3.740 \(\int \frac{(a+b \sin (e+f x))^3}{\sqrt{c+d \sin (e+f x)}} \, dx\)

Optimal. Leaf size=302 \[ -\frac{2 \left (45 a^2 b c d^2-15 a^3 d^3-15 a b^2 d \left (2 c^2+d^2\right )+b^3 \left (8 c^3+7 c d^2\right )\right ) \sqrt{\frac{c+d \sin (e+f x)}{c+d}} F\left (\frac{1}{2} \left (e+f x-\frac{\pi }{2}\right )|\frac{2 d}{c+d}\right )}{15 d^3 f \sqrt{c+d \sin (e+f x)}}-\frac{2 b \left (-45 a^2 d^2+30 a b c d+b^2 \left (-\left (8 c^2+9 d^2\right )\right )\right ) \sqrt{c+d \sin (e+f x)} E\left (\frac{1}{2} \left (e+f x-\frac{\pi }{2}\right )|\frac{2 d}{c+d}\right )}{15 d^3 f \sqrt{\frac{c+d \sin (e+f x)}{c+d}}}+\frac{8 b^2 (b c-3 a d) \cos (e+f x) \sqrt{c+d \sin (e+f x)}}{15 d^2 f}-\frac{2 b^2 \cos (e+f x) (a+b \sin (e+f x)) \sqrt{c+d \sin (e+f x)}}{5 d f} \]

[Out]

(8*b^2*(b*c - 3*a*d)*Cos[e + f*x]*Sqrt[c + d*Sin[e + f*x]])/(15*d^2*f) - (2*b^2*Cos[e + f*x]*(a + b*Sin[e + f*

x])*Sqrt[c + d*Sin[e + f*x]])/(5*d*f) - (2*b*(30*a*b*c*d - 45*a^2*d^2 - b^2*(8*c^2 + 9*d^2))*EllipticE[(e - Pi

/2 + f*x)/2, (2*d)/(c + d)]*Sqrt[c + d*Sin[e + f*x]])/(15*d^3*f*Sqrt[(c + d*Sin[e + f*x])/(c + d)]) - (2*(45*a

^2*b*c*d^2 - 15*a^3*d^3 - 15*a*b^2*d*(2*c^2 + d^2) + b^3*(8*c^3 + 7*c*d^2))*EllipticF[(e - Pi/2 + f*x)/2, (2*d

)/(c + d)]*Sqrt[(c + d*Sin[e + f*x])/(c + d)])/(15*d^3*f*Sqrt[c + d*Sin[e + f*x]])

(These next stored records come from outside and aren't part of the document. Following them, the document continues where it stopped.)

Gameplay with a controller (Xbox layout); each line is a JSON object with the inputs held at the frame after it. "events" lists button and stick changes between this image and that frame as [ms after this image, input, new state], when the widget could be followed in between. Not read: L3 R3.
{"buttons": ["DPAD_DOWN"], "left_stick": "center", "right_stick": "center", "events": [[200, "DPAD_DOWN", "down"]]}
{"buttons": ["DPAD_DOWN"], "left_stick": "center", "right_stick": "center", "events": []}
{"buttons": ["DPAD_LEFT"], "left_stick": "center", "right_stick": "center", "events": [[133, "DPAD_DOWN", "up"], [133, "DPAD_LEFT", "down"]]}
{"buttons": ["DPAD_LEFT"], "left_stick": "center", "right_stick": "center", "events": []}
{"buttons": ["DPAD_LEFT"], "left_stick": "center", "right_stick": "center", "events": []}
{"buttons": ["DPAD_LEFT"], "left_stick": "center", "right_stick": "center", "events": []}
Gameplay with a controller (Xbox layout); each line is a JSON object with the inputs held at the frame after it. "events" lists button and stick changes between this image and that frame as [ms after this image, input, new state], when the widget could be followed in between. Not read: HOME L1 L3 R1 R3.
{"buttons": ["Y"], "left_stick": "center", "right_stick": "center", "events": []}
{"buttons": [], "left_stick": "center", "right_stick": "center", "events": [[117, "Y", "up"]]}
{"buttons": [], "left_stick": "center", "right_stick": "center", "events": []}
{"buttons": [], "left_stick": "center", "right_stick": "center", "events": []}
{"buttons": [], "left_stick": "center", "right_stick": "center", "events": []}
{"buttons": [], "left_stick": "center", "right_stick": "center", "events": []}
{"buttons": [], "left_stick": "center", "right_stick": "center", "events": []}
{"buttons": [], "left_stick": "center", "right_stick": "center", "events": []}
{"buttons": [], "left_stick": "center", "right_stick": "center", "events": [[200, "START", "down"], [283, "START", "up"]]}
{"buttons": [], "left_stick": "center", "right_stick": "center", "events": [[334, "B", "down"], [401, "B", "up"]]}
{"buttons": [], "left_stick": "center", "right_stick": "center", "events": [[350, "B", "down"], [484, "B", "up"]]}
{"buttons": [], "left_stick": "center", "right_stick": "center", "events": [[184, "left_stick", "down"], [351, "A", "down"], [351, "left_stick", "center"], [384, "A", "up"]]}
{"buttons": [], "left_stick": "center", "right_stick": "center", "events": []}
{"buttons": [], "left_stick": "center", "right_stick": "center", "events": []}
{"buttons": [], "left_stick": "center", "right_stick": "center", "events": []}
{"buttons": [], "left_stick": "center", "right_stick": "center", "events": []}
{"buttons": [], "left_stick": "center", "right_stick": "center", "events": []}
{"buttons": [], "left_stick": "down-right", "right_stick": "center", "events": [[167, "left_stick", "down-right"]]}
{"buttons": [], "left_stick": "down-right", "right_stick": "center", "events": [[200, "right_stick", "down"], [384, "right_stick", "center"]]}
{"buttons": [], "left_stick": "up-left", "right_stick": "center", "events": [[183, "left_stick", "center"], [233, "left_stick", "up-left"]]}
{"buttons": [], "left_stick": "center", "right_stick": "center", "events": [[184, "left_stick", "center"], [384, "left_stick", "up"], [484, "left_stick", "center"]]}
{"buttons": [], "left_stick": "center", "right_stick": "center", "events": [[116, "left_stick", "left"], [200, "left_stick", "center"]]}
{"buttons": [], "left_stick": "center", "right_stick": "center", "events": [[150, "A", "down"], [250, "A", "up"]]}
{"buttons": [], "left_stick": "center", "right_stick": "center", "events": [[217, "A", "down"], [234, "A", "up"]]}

________________________________________________________________________________________

Rubi [A] time = 0.479075, antiderivative size = 302, normalized size of antiderivative = 1., number of steps used = 7, number of rules used = 7, integrand size = 27, \(\frac{\text{number of rules}}{\text{integrand size}}\) = 0.259, Rules used = {2793, 3023, 2752, 2663, 2661, 2655, 2653} \[ -\frac{2 \left (45 a^2 b c d^2-15 a^3 d^3-15 a b^2 d \left (2 c^2+d^2\right )+b^3 \left (8 c^3+7 c d^2\right )\right ) \sqrt{\frac{c+d \sin (e+f x)}{c+d}} F\left (\frac{1}{2} \left (e+f x-\frac{\pi }{2}\right )|\frac{2 d}{c+d}\right )}{15 d^3 f \sqrt{c+d \sin (e+f x)}}-\frac{2 b \left (-45 a^2 d^2+30 a b c d+b^2 \left (-\left (8 c^2+9 d^2\right )\right )\right ) \sqrt{c+d \sin (e+f x)} E\left (\frac{1}{2} \left (e+f x-\frac{\pi }{2}\right )|\frac{2 d}{c+d}\right )}{15 d^3 f \sqrt{\frac{c+d \sin (e+f x)}{c+d}}}+\frac{8 b^2 (b c-3 a d) \cos (e+f x) \sqrt{c+d \sin (e+f x)}}{15 d^2 f}-\frac{2 b^2 \cos (e+f x) (a+b \sin (e+f x)) \sqrt{c+d \sin (e+f x)}}{5 d f} \]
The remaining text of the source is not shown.